§ **Задание A**: Воспроизведите без изменений записи, начиная с самой первой строки записей и заканчивая строкой, в которой стоит «collection date: 2016-06-11», включая обе эти строки.

§ **Отрывок текста**:
┌────────

А. А. Макарову как бывшему прокурору было довольно сложно срабатываться со своими подчиненными. На многие вопросы он смотрел с точки зрения законности, а это не всем нравилось. Обладая неплохими ораторскими способностями, Макаров часто поднимался на думскую трибуну, чтобы отстоять тот или иной законопроект, разработанный министерством внутренних дел, ответить на запросы депутатов, дать справку по расследуемым уголовным делам или разъяснения по сложным вопросам внутренней жизни империи. По словам В. Н. Коковцова, сменившего на посту председателя Совета Министров Столыпина, выступления Макарова в Государственной думе, причем по делам «крайне щекотливого свойства, отличались всегда большим тактом, эрудицией и определенностью и снискали ему то уважение, без которого участие в работе законодательных учреждений для представителя правительственной власти просто невозможно».
Товарищем министра внутренних дел А. А. Макаров служил до января 1909 года, получив чин тайного советника и одновременно став Сенатором. 1 января 1909 года он был назначен Государственным секретарем, что для него было «весьма неприятно». 17 января 1909 года А. А. Макаров, без освобождения от своих основных обязанностей, был утвержден членом Алекссеевского главного комитета по призрению детей лиц, погибших в войне с Японией. За служебное рвение он был удостоен новых наград: ордена Св. Владимира 2-й степени, золотого нагрудного знака в память столетнего юбилея Государственной канцелярии и, как жест особой милости, — ему был пожалован фотографический снимок Их Императорских Величеств вместе с наследником.
В сентябре 1911 года от руки террориста погиб председатель Совета министров и министр внутренних дел П. А. Столыпин. Император Николай II перед своим отъездом из Киева предложил пост председателя Совета Министров Владимиру Николаевичу Коковцову. Министром внутренних дел стал А. А. Макаров. С января 1912 года он одновременно являлся и членом Государственного совета.
В первых числах апреля произошло трагическое событие на приисках Ленского золотопромышленного товарищества — колонна рабочих организованно направилась к администрации, чтобы вручить прошение прокурору, но была расстреляна. Ленская трагедия всколыхнула всю страну. В Петербурге началась стачка протеста, которая затем перекинулась и на другие губернии.
6 апреля Макаров, находившийся на отдыхе, получил срочную телеграмму об этом событии от своего заместителя И. М. Золотарева и немедленно выехал в Петербург. Он прибыл в столицу 9 апреля, когда страсти кипели вовсю. Левые партии в Государственной думе внесли запрос правительству, требуя разъяснения создавшегося положения. Александру Александровичу, только что прибывшему из Крыма и не успевшему полностью войти в курс дела, пришлось выступать в Государственной думе. Он произнес речь, концовка которой всех ошеломила. Он сказал о расстреле рабочих: «Так было, и так будет впредь».

└────────

§ **Задание B**: Выпишите дословно часть отрывка о Макарове, начиная со слов «В сентябре 1911» и заканчивая словами «на другие губернии.».

§ **Исходные материалы**:
┌────────

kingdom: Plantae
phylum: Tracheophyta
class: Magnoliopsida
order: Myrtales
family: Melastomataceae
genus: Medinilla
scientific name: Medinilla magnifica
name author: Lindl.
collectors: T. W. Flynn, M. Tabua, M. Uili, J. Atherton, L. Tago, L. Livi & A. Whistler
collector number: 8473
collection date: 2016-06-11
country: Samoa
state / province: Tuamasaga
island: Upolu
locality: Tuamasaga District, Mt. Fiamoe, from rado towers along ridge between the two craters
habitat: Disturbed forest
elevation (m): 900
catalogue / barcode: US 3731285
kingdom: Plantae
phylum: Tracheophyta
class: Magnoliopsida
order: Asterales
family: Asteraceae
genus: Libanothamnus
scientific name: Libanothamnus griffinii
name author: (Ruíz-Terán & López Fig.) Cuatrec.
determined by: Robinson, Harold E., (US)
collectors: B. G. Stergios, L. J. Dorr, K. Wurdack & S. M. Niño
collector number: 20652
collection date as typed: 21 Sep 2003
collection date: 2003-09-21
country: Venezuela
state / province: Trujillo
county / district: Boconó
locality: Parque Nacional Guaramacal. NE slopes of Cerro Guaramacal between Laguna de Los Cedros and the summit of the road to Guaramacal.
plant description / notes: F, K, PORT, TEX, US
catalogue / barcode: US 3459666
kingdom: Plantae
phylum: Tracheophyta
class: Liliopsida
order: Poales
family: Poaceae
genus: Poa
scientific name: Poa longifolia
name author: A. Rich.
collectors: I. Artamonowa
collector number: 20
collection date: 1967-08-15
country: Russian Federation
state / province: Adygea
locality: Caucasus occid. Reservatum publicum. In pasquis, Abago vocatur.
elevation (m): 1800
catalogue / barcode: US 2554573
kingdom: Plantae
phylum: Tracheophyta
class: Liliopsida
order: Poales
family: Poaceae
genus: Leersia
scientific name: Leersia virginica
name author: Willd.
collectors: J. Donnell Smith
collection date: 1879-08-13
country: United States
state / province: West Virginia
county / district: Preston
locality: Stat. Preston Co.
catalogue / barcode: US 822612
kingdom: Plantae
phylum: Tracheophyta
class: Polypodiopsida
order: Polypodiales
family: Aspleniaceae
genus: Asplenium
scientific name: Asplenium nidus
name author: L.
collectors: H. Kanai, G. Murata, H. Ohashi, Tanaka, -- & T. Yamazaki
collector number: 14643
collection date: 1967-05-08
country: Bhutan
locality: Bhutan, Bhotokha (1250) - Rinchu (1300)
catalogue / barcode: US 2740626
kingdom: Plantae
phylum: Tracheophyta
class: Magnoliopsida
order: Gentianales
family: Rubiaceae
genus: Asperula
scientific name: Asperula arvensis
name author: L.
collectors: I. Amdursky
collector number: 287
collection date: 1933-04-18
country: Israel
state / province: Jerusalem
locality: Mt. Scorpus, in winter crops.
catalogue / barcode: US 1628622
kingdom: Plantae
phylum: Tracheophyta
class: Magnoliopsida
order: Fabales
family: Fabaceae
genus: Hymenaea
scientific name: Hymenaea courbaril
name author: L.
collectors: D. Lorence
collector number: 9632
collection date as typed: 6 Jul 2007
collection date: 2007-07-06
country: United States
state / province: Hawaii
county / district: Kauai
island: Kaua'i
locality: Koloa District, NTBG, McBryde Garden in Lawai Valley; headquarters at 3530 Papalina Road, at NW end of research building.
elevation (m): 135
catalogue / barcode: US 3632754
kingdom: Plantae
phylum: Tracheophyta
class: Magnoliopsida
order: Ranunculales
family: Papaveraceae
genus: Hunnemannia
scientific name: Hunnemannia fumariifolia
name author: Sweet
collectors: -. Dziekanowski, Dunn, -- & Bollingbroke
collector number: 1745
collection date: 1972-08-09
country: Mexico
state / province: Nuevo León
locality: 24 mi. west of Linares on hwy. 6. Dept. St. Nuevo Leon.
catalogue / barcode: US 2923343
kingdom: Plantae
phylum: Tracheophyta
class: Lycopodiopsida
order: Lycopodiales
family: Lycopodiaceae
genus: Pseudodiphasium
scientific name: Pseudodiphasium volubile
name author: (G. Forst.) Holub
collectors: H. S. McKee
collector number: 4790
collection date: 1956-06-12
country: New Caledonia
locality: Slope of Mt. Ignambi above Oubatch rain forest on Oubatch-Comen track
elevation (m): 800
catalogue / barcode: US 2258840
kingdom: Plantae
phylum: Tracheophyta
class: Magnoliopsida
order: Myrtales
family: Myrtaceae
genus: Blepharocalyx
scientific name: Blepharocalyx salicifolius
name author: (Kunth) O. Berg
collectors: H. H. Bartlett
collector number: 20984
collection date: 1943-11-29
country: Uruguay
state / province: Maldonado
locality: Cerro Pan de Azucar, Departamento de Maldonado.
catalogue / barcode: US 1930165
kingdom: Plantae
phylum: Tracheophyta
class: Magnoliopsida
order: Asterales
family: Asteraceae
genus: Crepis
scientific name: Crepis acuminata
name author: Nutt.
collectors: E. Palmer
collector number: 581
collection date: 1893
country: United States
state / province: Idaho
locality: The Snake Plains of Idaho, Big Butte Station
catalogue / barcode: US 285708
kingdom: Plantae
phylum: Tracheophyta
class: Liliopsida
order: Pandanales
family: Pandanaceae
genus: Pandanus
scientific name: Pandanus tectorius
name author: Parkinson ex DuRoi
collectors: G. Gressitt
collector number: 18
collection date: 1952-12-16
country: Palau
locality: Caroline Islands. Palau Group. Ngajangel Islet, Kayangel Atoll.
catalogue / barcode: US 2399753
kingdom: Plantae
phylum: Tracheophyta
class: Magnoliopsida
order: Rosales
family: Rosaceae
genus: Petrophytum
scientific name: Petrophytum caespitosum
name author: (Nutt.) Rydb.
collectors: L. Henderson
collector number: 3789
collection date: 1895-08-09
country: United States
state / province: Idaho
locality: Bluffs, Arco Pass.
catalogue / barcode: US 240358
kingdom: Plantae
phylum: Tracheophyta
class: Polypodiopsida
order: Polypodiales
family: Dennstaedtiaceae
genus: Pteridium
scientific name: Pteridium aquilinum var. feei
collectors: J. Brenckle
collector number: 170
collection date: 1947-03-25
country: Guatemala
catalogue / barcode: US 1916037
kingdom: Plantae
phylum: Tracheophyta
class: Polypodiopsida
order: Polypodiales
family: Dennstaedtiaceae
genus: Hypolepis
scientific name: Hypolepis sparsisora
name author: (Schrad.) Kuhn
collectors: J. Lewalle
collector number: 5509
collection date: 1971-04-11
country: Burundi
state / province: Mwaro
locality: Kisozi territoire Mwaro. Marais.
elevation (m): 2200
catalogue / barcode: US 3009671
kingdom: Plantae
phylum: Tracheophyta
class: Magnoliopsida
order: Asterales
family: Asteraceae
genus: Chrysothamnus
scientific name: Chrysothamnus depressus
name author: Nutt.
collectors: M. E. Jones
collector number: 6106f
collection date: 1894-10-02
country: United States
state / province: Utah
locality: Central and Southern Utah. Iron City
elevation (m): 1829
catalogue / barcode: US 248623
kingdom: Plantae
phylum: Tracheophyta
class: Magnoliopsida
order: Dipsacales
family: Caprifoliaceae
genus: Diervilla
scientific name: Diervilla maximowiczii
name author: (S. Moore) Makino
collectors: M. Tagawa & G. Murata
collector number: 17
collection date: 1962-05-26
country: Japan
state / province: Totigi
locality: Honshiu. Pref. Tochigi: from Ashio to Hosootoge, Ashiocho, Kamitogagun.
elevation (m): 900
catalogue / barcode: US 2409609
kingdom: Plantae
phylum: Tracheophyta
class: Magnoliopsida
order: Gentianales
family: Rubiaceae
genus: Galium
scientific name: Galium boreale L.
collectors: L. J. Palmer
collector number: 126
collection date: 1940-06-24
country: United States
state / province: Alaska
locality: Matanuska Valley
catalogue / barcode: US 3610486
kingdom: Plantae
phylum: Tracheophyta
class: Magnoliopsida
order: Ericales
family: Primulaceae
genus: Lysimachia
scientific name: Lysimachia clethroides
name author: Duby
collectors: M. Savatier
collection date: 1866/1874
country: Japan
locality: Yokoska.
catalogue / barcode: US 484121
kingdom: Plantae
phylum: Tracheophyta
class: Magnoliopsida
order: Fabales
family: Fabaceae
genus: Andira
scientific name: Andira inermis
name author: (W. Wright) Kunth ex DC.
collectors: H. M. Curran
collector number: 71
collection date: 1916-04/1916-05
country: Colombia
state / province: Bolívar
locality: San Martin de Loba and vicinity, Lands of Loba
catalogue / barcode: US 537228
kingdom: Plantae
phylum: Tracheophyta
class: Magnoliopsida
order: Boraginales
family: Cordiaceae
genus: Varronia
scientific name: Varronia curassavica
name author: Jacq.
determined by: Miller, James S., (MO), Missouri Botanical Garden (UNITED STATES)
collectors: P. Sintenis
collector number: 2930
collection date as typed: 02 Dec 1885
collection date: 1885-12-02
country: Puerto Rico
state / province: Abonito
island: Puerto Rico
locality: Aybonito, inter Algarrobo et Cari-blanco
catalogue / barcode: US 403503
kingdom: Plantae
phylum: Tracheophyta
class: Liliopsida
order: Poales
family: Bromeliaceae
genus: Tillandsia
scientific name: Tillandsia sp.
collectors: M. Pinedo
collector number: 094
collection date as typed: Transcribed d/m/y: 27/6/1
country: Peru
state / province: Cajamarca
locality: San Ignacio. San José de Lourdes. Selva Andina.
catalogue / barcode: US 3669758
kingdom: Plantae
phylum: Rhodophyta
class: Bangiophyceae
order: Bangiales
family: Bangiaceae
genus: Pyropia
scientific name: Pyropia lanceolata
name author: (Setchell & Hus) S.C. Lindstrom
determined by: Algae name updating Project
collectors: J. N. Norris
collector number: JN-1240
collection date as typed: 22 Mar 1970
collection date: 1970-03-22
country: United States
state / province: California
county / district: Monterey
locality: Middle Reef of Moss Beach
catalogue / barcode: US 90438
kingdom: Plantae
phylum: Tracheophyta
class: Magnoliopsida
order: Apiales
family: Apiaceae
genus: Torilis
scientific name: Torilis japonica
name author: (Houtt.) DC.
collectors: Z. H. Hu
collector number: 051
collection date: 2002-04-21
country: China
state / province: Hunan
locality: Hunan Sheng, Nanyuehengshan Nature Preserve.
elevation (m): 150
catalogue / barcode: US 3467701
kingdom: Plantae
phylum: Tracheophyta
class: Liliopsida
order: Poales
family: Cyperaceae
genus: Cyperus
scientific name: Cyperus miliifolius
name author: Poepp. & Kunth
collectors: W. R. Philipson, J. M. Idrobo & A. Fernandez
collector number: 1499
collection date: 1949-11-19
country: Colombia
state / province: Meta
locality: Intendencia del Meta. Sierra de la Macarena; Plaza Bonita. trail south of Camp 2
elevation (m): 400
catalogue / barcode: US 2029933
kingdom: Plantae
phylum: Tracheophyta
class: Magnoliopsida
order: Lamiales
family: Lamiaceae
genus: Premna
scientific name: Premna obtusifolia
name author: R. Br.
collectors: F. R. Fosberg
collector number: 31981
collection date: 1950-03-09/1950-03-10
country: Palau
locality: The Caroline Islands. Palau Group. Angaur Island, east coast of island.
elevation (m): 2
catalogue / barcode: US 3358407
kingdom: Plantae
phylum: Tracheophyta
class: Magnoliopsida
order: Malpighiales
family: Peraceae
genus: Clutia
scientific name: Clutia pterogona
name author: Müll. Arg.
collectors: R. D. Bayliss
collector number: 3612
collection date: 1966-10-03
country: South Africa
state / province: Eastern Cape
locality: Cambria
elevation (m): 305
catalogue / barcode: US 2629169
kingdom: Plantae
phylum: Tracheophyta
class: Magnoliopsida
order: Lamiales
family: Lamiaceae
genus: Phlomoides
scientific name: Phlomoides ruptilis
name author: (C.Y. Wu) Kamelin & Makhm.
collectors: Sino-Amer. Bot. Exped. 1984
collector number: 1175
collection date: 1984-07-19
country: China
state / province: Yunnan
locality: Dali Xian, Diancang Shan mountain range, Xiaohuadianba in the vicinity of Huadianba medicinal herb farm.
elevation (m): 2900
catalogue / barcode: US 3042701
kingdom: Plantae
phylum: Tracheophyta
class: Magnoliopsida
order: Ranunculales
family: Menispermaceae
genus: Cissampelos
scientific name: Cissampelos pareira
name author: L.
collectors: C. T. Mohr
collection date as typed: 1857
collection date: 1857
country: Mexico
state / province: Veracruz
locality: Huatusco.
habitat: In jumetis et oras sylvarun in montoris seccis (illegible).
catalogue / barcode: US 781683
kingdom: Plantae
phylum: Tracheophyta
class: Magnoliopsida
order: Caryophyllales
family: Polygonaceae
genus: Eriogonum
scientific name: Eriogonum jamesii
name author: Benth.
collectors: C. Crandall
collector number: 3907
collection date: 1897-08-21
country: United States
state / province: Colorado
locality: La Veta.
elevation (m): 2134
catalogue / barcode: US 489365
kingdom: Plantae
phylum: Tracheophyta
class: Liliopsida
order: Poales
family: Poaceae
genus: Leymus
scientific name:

└────────

§ **Полный ответ A**:
kingdom: Plantae
phylum: Tracheophyta
class: Magnoliopsida
order: Myrtales
family: Melastomataceae
genus: Medinilla
scientific name: Medinilla magnifica
name author: Lindl.
collectors: T. W. Flynn, M. Tabua, M. Uili, J. Atherton, L. Tago, L. Livi & A. Whistler
collector number: 8473
collection date: 2016-06-11

§ **Полный ответ B**:
В сентябре 1911 года от руки террориста погиб председатель Совета министров и министр внутренних дел П. А. Столыпин. Император Николай II перед своим отъездом из Киева предложил пост председателя Совета Министров Владимиру Николаевичу Коковцову. Министром внутренних дел стал А. А. Макаров. С января 1912 года он одновременно являлся и членом Государственного совета.
В первых числах апреля произошло трагическое событие на приисках Ленского золотопромышленного товарищества — колонна рабочих организованно направилась к администрации, чтобы вручить прошение прокурору, но была расстреляна. Ленская трагедия всколыхнула всю страну. В Петербурге началась стачка протеста, которая затем перекинулась и на другие губернии.